Tuesday, February 24, 2015

THE TURNIP PRINCESS AND OTHER NEWLY DISCOVERED FAIRY TALES Review


My thoughts....3.5 stars

Franz Xaver Von Schonwerth was a contemporary of the Brothers Grimm and they spoke highly of his efforts to save the folk stories of the Bavarian people. In 2010 a large lost collection was discovered. This is the first English translation of those long misplaced tales.

THE TURNIP PRINCESS and Other Newly Discovered Fairy Tales are nothing like the stories of The Brothers Grimm, Charles Perrault, or Hans Christian Anderson. These are the authentic stories just as they were told to Van Schonwerth. Unlike the aforementioned chroniclers there’s been no polishing, fleshing out, or gentling of these tales.

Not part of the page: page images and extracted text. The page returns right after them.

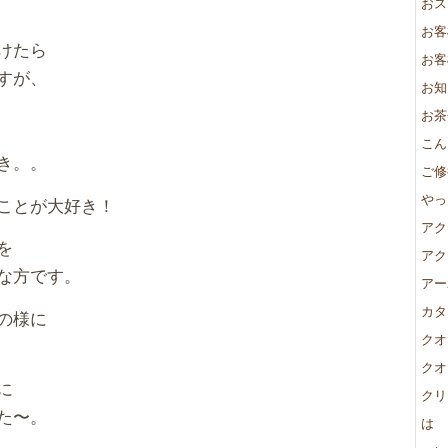
おス
お客
けたら
お客
すが、
お知
お茶
こん
き。。
ご修
やっ
ことが大好き！
アク
を
アク
な方です。
アー
カタ
の様に
クオ
クオ
に
クリ
た〜。
は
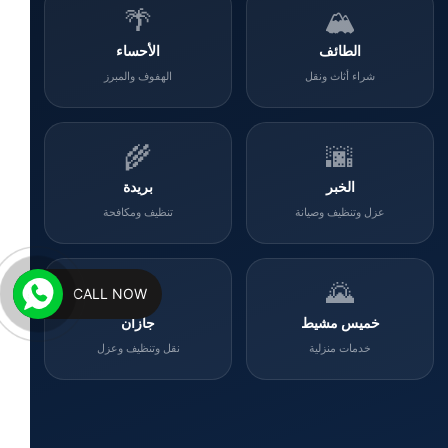
🌴
🏔️
الطائف
الأحساء
شراء أثاث ونقل
الهفوف والمبرز
🌾
🌆
الخبر
بريدة
عزل وتنظيف وصيانة
تنظيف ومكافحة
🌊
🌄
CALL NOW
خميس مشيط
جازان
خدمات منزلية
نقل وتنظيف وعزل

Readers can imagine themselves sitting round a fire or hearth with stories being told by everyone, from the youngest to the oldest. Some are disjointed, leaping in time and place with little or no logic, as a child might relate. Others are more cohesive and longer but not by much, the longest being only a few pages. These short tales were written and translated directly from the oral tellings. Princes, princesses, enchanted animals, dwarfs, giants, witches, and other requisite fairy tale creatures are all accounted for. These tales lack the polish and panache today’s popular fairy tales possess, but readers will have no problem recognizing many modern fairly tales in their most rudimentary forms in THE TURNIP PRINCESS and Other Newly Discovered Fairy Tales. I won’t name any names; it’s more fun to figure them out for on your own.

For readers who have always wondered what fairytales were like before being adapted or sanitized this is the book you’ve been waiting for.